## Unit 2: Activity 1: Definitions, Video and Reflection: K–8 Mathematics Domains

Unit 2 Activity 1 is titled, “Definitions, Video and
Reflection: K–8 Mathematics Domains” and will take
approximately 30 minutes to complete.

The purpose of this activity is for the participant to define
and explain how domains are organized in relation to standards
and clusters, and to build on the understanding of how domains
are related to Learning Progressions.

To understand how domains are organized in relation to the standards and clusters, first review the definitions of each and view how they are placed in association with one another on the graphic below.

Below are the categorical areas of the CCSS for Mathematics.

• Standards define what students should understand and be able to do.
• Clusters are groups of related standards (note that standards from different clusters may be closely related because mathematics is a connected subject).
• Domains are larger groups of related standards. Standards from different domains may sometimes be closely related.
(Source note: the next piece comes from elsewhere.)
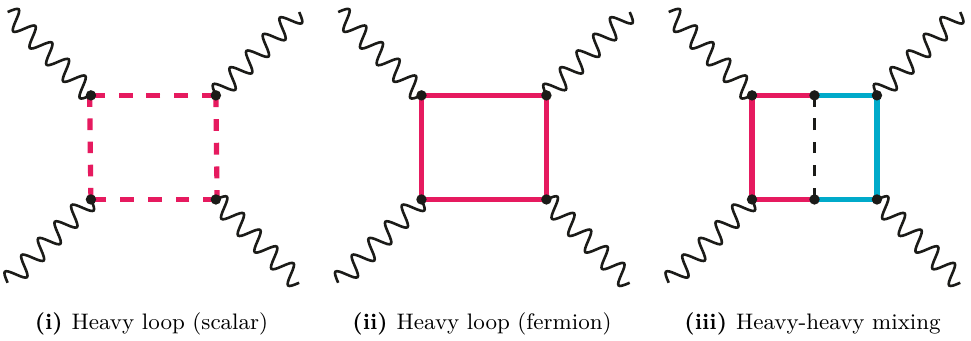
Figure 7. (i), (ii) One-loop and (iii) two-loop schematic diagrams revealing heavy field propagators enveloped within X 4 class of SMEFT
The graphic below indicates the location of a domain, a standard, and a cluster.

Read the following excerpt from page 5 of the Common Core State Standards for Mathematics

These Standards do not dictate curriculum or teaching methods. For example, just because topic A appears before topic B in the standards for a given grade, it does not necessarily mean that topic A must be taught before topic B. A teacher might prefer to teach topic B before topic A, or might choose to highlight connections by teaching topic A and topic B at the same time. Or, a teacher might prefer to teach a topic of his or her own choosing that leads, as a byproduct, to students reaching the standards for topics A and B.
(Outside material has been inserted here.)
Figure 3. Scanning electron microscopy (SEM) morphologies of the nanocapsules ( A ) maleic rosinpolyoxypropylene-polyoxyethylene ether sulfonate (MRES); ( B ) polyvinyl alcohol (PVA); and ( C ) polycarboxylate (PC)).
What students can learn at any particular grade level depends upon what they have learned before. Ideally then, each standard in this document might have been phrased in the form, “Students who already know ... should next come to learn ....” But at present this approach is unrealistic—not least because existing education research cannot specify all such learning pathways. Of necessity therefore, grade placements for specific topics have been made on the basis of state and international comparisons and the collective experience and collective professional judgment of educators, researchers and mathematicians. One promise of common state standards is that over time they will allow research on learning progressions to inform and improve the design of standards to a much greater extent than is possible today. Learning opportunities will continue to vary across schools and school systems, and educators should make every effort to meet the needs of individual students based on their current understanding.

These Standards are not intended to be new names for old ways of doing business. They are a call to take the next step. It is time for states to work together to build on lessons learned from two decades of standards based reforms. It is time to recognize that standards are not just promises to our children, but promises we intend to keep.”